- _Problem details_:
Extract the lines of the material from its first line through the line containing "v(-65, 80) *", both included, and copy them unchanged. Leave the pictures out of your answer.

---------- Data supplied

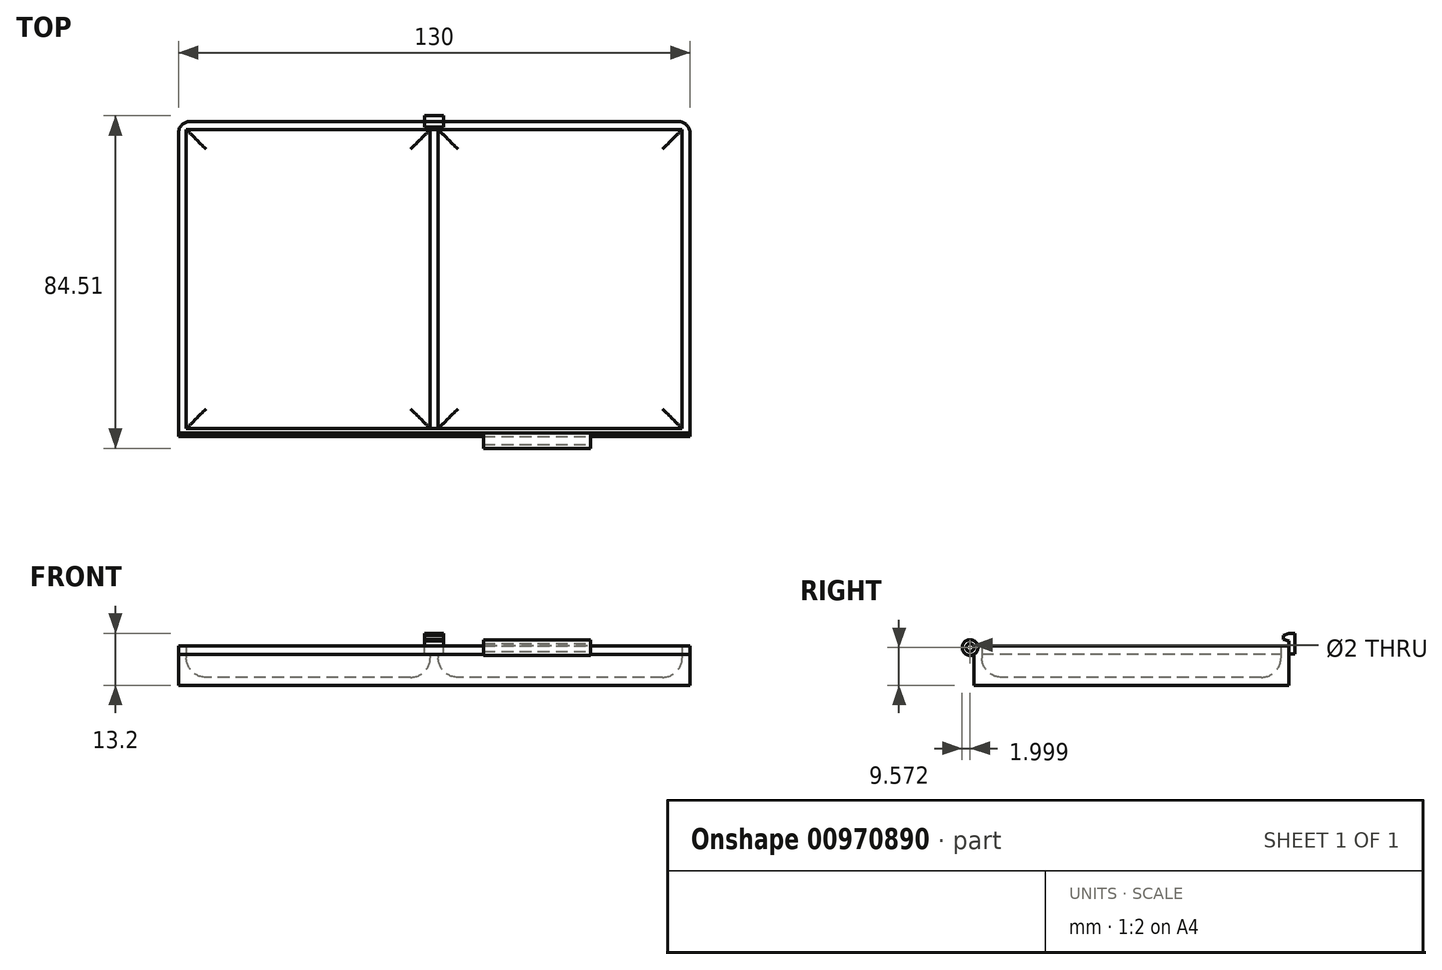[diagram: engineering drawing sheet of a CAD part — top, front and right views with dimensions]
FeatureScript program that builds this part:
annotation { "Feature Type Name" : "Feature", "Feature Type Description" : "" }
export const myFeature = defineFeature(function(context is Context, id is Id, definition is map)
    precondition{}
    {
        {
            var Q0;
            Q0=qCreatedBy(makeId("Top.planeOp"),FACE);
            var sketch = newSketch(context, id + "F0", { "sketchPlane" : qUnion([Q0])});
            skLineSegment(sketch, "E0.bottom", {"start": v(0, 0) * mm, "end": v(-130, 0) * mm});
            skLineSegment(sketch, "E0.top", {"start": v(0, 80) * mm, "end": v(-130, 80) * mm});
            skLineSegment(sketch, "E0.left", {"start": v(0, 0) * mm, "end": v(0, 80) * mm});
            skLineSegment(sketch, "E0.right", {"start": v(-130, 0) * mm, "end": v(-130, 80) * mm});
            skLineSegment(sketch, "E1", {"start": v(-65, 0) * mm, "end": v(-65, 80) * mm});
            skArc(sketch, "E2.0.startCap", {"start": v(-64, 0) * mm, "mid": v(-65, -1) * mm, "end": v(-66, 0) * mm});
            skArc(sketch, "E2.0.endCap", {"start": v(-66, 80) * mm, "mid": v(-65, 81) * mm, "end": v(-64, 80) * mm});
            skLineSegment(sketch, "E2.0.left", {"start": v(-66, 0) * mm, "end": v(-66, 80) * mm});
            skLineSegment(sketch, "E2.0.right", {"start": v(-64, 0) * mm, "end": v(-64, 80) * mm});
            skSolve(sketch);
        }
        {
            var Q0;
            Q0=makeQuery(id+"F0.imprint","IMPRINT",FACE,{"disambiguationData":[TD([[makeQuery(id+"F0.imprint","IMPRINT",EDGE,{"derivedFrom":sQuery(id+"F0.wireOp",EDGE,"E0.bottom")}),-1.0]])]});
            extrude(context, id + "F1", {"entities" : qUnion([Q0]), "depth" : 10 * mm, "offsetDistance" : 25 * mm});
        }
        {
            var Q0;
            Q0=makeQuery(id+"F1.opExtrude","CAP_FACE",FACE,{"disambiguationData":[OSD([sQuery(id+"F0.wireOp",EDGE,"E0.bottom"),sQuery(id+"F0.wireOp",EDGE,"E0.top"),sQuery(id+"F0.wireOp",EDGE,"E0.left"),sQuery(id+"F0.wireOp",EDGE,"E0.right")])],"isStart":false});
            shell(context, id + "F2", {"entities" : qUnion([Q0]), "thickness" : 2 * mm});
        }
        {
            var Q0;
            {var subQ0=sQuery(id+"F0.wireOp",EDGE,"E1");Q0=makeQuery(id+"F0.imprint","IMPRINT",FACE,{"disambiguationData":[TD([[makeQuery(id+"F0.imprint","IMPRINT",EDGE,{"derivedFrom":subQ0}),1.0]])]});}
            var Q1;
            {var subQ0=sQuery(id+"F0.wireOp",EDGE,"E1");Q1=makeQuery(id+"F0.imprint","IMPRINT",FACE,{"disambiguationData":[TD([[makeQuery(id+"F0.imprint","IMPRINT",EDGE,{"derivedFrom":subQ0}),-1.0]])]});}
            var Q2;
            Q2=makeQuery(id+"F1.opExtrude","CAP_FACE",FACE,{"disambiguationData":[OSD([sQuery(id+"F0.wireOp",EDGE,"E0.bottom"),sQuery(id+"F0.wireOp",EDGE,"E0.top"),sQuery(id+"F0.wireOp",EDGE,"E0.left"),sQuery(id+"F0.wireOp",EDGE,"E0.right")])],"isStart":false});
            extrude(context, id + "F3", {"entities" : qUnion([Q0, Q1]), "operationType" : NewBodyOperationType.ADD, "depth" : 8 * mm, "endBoundEntityFace" : qUnion([Q2]), "offsetDistance" : 25 * mm});
        }
        {
            var Q0;
            Q0=makeQuery(id+"F1.opExtrude","SWEPT_FACE",FACE,{"disambiguationData":[OSD([sQuery(id+"F0.wireOp",EDGE,"E0.left")])]});
            var sketch = newSketch(context, id + "F4", { "sketchPlane" : qUnion([Q0])});
            skCircle(sketch, "E3", {"center": v(-1.01, 9.57) * mm, "radius": 2 * mm});
            skCircle(sketch, "E4.0", {"center": v(-1.01, 9.57) * mm, "radius": 1 * mm});
            skLineSegment(sketch, "E5", {"start": v(-1.01, 9.57) * mm, "end": v(-1.01, 8.57) * mm, "construction": true});
            skLineSegment(sketch, "E6", {"start": v(-1.01, 9.57) * mm, "end": v(-0.3, 8.86) * mm, "construction": true});
            skCircle(sketch, "E7.0", {"center": v(-1.01, 9.57) * mm, "radius": 1.9 * mm});
            skSolve(sketch);
        }
        {
            var Q0;
            {var subQ0=sQuery(id+"F4.wireOp",EDGE,"E3");var subQ1=sQuery(id+"F0.wireOp",EDGE,"E0.left");var subQ4=makeQuery(id+"F1.opExtrude","CAP_EDGE",EDGE,{"disambiguationData":[OSD([subQ1])],"isStart":false});var subQ5=makeQuery(id+"F4.imprint","INTERSECT",VERTEX,{"derivedFrom":[subQ4,subQ0]});Q0=makeQuery(id+"F4.imprint","IMPRINT",FACE,{"disambiguationData":[TD([[makeQuery(id+"F4.imprint","IMPRINT",EDGE,{"disambiguationData":[TD([[subQ5,1.0]])],"derivedFrom":subQ4}),-1.0]])]});}
            var Q1;
            {var subQ0=sQuery(id+"F4.wireOp",EDGE,"E7.0");var subQ1=sQuery(id+"F0.wireOp",EDGE,"E0.left");var subQ4=makeQuery(id+"F1.opExtrude","CAP_EDGE",EDGE,{"disambiguationData":[OSD([subQ1])],"isStart":false});var subQ5=makeQuery(id+"F4.imprint","INTERSECT",VERTEX,{"derivedFrom":[subQ4,subQ0]});Q1=makeQuery(id+"F4.imprint","IMPRINT",FACE,{"disambiguationData":[TD([[makeQuery(id+"F4.imprint","IMPRINT",EDGE,{"disambiguationData":[TD([[subQ5,1.0]])],"derivedFrom":subQ0}),1.0]])]});}
            extrude(context, id + "F5", {"entities" : qUnion([Q0, Q1]), "operationType" : NewBodyOperationType.REMOVE, "endBound" : BoundingType.THROUGH_ALL, "oppositeDirection" : true, "depth" : 25 * mm, "offsetDistance" : 25 * mm});
        }
        {
            var Q0;
            {var subQ0=sQuery(id+"F4.wireOp",EDGE,"E3");var subQ1=sQuery(id+"F0.wireOp",EDGE,"E0.left");var subQ4=makeQuery(id+"F1.opExtrude","CAP_EDGE",EDGE,{"disambiguationData":[OSD([subQ1])],"isStart":false});var subQ5=makeQuery(id+"F4.imprint","INTERSECT",VERTEX,{"derivedFrom":[subQ4,subQ0]});Q0=makeQuery(id+"F4.imprint","IMPRINT",FACE,{"disambiguationData":[TD([[makeQuery(id+"F4.imprint","IMPRINT",EDGE,{"disambiguationData":[TD([[subQ5,1.0]])],"derivedFrom":subQ4}),-1.0]])]});}
            var Q1;
            {var subQ0=sQuery(id+"F4.wireOp",EDGE,"E3");var subQ1=sQuery(id+"F0.wireOp",EDGE,"E0.left");var subQ4=makeQuery(id+"F1.opExtrude","CAP_EDGE",EDGE,{"disambiguationData":[OSD([subQ1])],"isStart":false});var subQ5=makeQuery(id+"F4.imprint","INTERSECT",VERTEX,{"derivedFrom":[subQ4,subQ0]});Q1=makeQuery(id+"F4.imprint","IMPRINT",FACE,{"disambiguationData":[TD([[makeQuery(id+"F4.imprint","IMPRINT",EDGE,{"disambiguationData":[TD([[subQ5,1.0]])],"derivedFrom":subQ4}),1.0]])]});}
            var Q2;
            {var subQ0=sQuery(id+"F4.wireOp",EDGE,"E7.0");var subQ1=sQuery(id+"F0.wireOp",EDGE,"E0.left");var subQ4=makeQuery(id+"F1.opExtrude","CAP_EDGE",EDGE,{"disambiguationData":[OSD([subQ1])],"isStart":false});var subQ5=makeQuery(id+"F4.imprint","INTERSECT",VERTEX,{"derivedFrom":[subQ4,subQ0]});Q2=makeQuery(id+"F4.imprint","IMPRINT",FACE,{"disambiguationData":[TD([[makeQuery(id+"F4.imprint","IMPRINT",EDGE,{"disambiguationData":[TD([[subQ5,1.0]])],"derivedFrom":subQ0}),1.0]])]});}
            var Q3;
            Q3=makeQuery(id+"F4.imprint","IMPRINT",FACE,{"disambiguationData":[TD([[makeQuery(id+"F4.imprint","IMPRINT",EDGE,{"derivedFrom":sQuery(id+"F4.wireOp",EDGE,"E4.0")}),-1.0]])]});
            extrude(context, id + "F6", {"entities" : qUnion([Q0, Q1, Q2, Q3]), "operationType" : NewBodyOperationType.ADD, "oppositeDirection" : true, "depth" : (25.25 + 27.25) * mm, "offsetDistance" : 25 * mm, "hasSecondDirection" : true, "secondDirectionOppositeDirection" : true, "secondDirectionDepth" : 25.25 * mm});
        }
        {
            var Q0;
            Q0=makeQuery(id+"F1.opExtrude","SWEPT_FACE",FACE,{"disambiguationData":[OSD([sQuery(id+"F0.wireOp",EDGE,"E0.right")])]});
            var Q1;
            Q1=makeQuery(id+"F1.opExtrude","SWEPT_FACE",FACE,{"disambiguationData":[OSD([sQuery(id+"F0.wireOp",EDGE,"E0.left")])]});
            cPlane(context, id + "F7", {"entities" : qUnion([Q0, Q1]), "cplaneType" : CPlaneType.MID_PLANE, "offset" : 25 * mm, "width" : 150 * mm, "height" : 150 * mm});
        }
        {
            var Q0;
            Q0=qCreatedBy(id+"F7.planeOp",FACE);
            var sketch = newSketch(context, id + "F8", { "sketchPlane" : qUnion([Q0])});
            skPoint(sketch, "E8.0", {"position": v(-80, 10) * mm});
            skLineSegment(sketch, "E9.bottom", {"start": v(-80, 10) * mm, "end": v(-81.5, 10) * mm});
            skLineSegment(sketch, "E9.top", {"start": v(-80, 13.2) * mm, "end": v(-81.5, 13.2) * mm});
            skLineSegment(sketch, "E9.left", {"start": v(-80, 10) * mm, "end": v(-80, 13.2) * mm});
            skLineSegment(sketch, "E9.right", {"start": v(-81.5, 10) * mm, "end": v(-81.5, 13.2) * mm});
            skLineSegment(sketch, "E10.top", {"start": v(-80, 8) * mm, "end": v(-81.5, 8) * mm});
            skLineSegment(sketch, "E10.left", {"start": v(-80, 10) * mm, "end": v(-80, 8) * mm});
            skLineSegment(sketch, "E10.right", {"start": v(-81.5, 10) * mm, "end": v(-81.5, 8) * mm});
            skLineSegment(sketch, "E11", {"start": v(-80, 13.2) * mm, "end": v(-78.6, 12.7) * mm});
            skLineSegment(sketch, "E12", {"start": v(-78.6, 12.7) * mm, "end": v(-78.6, 11.7) * mm});
            skLineSegment(sketch, "E13", {"start": v(-78.6, 11.7) * mm, "end": v(-80, 11.2) * mm});
            skSolve(sketch);
        }
        {
            var Q0;
            Q0=makeQuery(id+"F8.imprint","IMPRINT",FACE,{"disambiguationData":[TD([[makeQuery(id+"F8.imprint","IMPRINT",EDGE,{"derivedFrom":sQuery(id+"F8.wireOp",EDGE,"E9.left")}),-1.0]])]});
            var Q1;
            Q1=makeQuery(id+"F8.imprint","IMPRINT",FACE,{"disambiguationData":[TD([[makeQuery(id+"F8.imprint","IMPRINT",EDGE,{"derivedFrom":sQuery(id+"F8.wireOp",EDGE,"E9.top")}),1.0]])]});
            var Q2;
            Q2=makeQuery(id+"F8.imprint","IMPRINT",FACE,{"disambiguationData":[TD([[makeQuery(id+"F8.imprint","IMPRINT",EDGE,{"derivedFrom":sQuery(id+"F8.wireOp",EDGE,"E9.bottom")}),1.0]])]});
            extrude(context, id + "F9", {"entities" : qUnion([Q0, Q1, Q2]), "operationType" : NewBodyOperationType.ADD, "endBound" : BoundingType.SYMMETRIC, "depth" : 4.8 * mm, "offsetDistance" : 25 * mm});
        }
        {
            var Q0;
            {var subQ0=sQuery(id+"F0.wireOp",EDGE,"E0.bottom");var subQ1=sQuery(id+"F0.wireOp",EDGE,"E0.top");var subQ2=sQuery(id+"F0.wireOp",EDGE,"E0.left");Q0=makeQuery(id+"F3.boolean.opBoolean","SPLIT",FACE,{"disambiguationData":[TD([makeQuery(id+"F2.opShell","OFFSET_FACE",FACE,{"disambiguationData":[OSD([subQ2])]})])],"derivedFrom":makeQuery(id+"F2.opShell","OFFSET_FACE",FACE,{"disambiguationData":[OSD([subQ0,subQ1,subQ2,sQuery(id+"F0.wireOp",EDGE,"E0.right")])]})});}
            var Q1;
            {var subQ0=sQuery(id+"F0.wireOp",EDGE,"E0.bottom");var subQ1=sQuery(id+"F0.wireOp",EDGE,"E0.top");var subQ2=sQuery(id+"F0.wireOp",EDGE,"E0.right");Q1=makeQuery(id+"F3.boolean.opBoolean","SPLIT",FACE,{"disambiguationData":[TD([makeQuery(id+"F2.opShell","OFFSET_FACE",FACE,{"disambiguationData":[OSD([subQ2])]})])],"derivedFrom":makeQuery(id+"F2.opShell","OFFSET_FACE",FACE,{"disambiguationData":[OSD([subQ0,subQ1,sQuery(id+"F0.wireOp",EDGE,"E0.left"),subQ2])]})});}
            fillet(context, id + "F10", {"entities" : qUnion([Q0, Q1]), "radius" : 5 * mm, "tangentPropagation" : true, "allowEdgeOverflow" : false});
        }
        {
            var Q0;
            Q0=makeQuery(id+"F1.opExtrude","SWEPT_EDGE",EDGE,{"disambiguationData":[OSD([sQuery(id+"F0.wireOp",EDGE,"E0.top"),sQuery(id+"F0.wireOp",EDGE,"E0.right")])]});
            var Q1;
            Q1=makeQuery(id+"F1.opExtrude","SWEPT_EDGE",EDGE,{"disambiguationData":[OSD([sQuery(id+"F0.wireOp",EDGE,"E0.top"),sQuery(id+"F0.wireOp",EDGE,"E0.left")])]});
            fillet(context, id + "F11", {"entities" : qUnion([Q0, Q1]), "radius" : 3 * mm, "tangentPropagation" : true, "allowEdgeOverflow" : false});
        }
    });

--------------------

- _Solution for this exercise_:
[diagram: engineering drawing sheet of a CAD part — top, front and right views with dimensions]
FeatureScript program that builds this part:
annotation { "Feature Type Name" : "Feature", "Feature Type Description" : "" }
export const myFeature = defineFeature(function(context is Context, id is Id, definition is map)
    precondition{}
    {
        {
            var Q0;
            Q0=qCreatedBy(makeId("Top.planeOp"),FACE);
            var sketch = newSketch(context, id + "F0", { "sketchPlane" : qUnion([Q0])});
            skLineSegment(sketch, "E0.bottom", {"start": v(0, 0) * mm, "end": v(-130, 0) * mm});
            skLineSegment(sketch, "E0.top", {"start": v(0, 80) * mm, "end": v(-130, 80) * mm});
            skLineSegment(sketch, "E0.left", {"start": v(0, 0) * mm, "end": v(0, 80) * mm});
            skLineSegment(sketch, "E0.right", {"start": v(-130, 0) * mm, "end": v(-130, 80) * mm});
            skLineSegment(sketch, "E1", {"start": v(-65, 0) * mm, "end": v(-65, 80) * mm});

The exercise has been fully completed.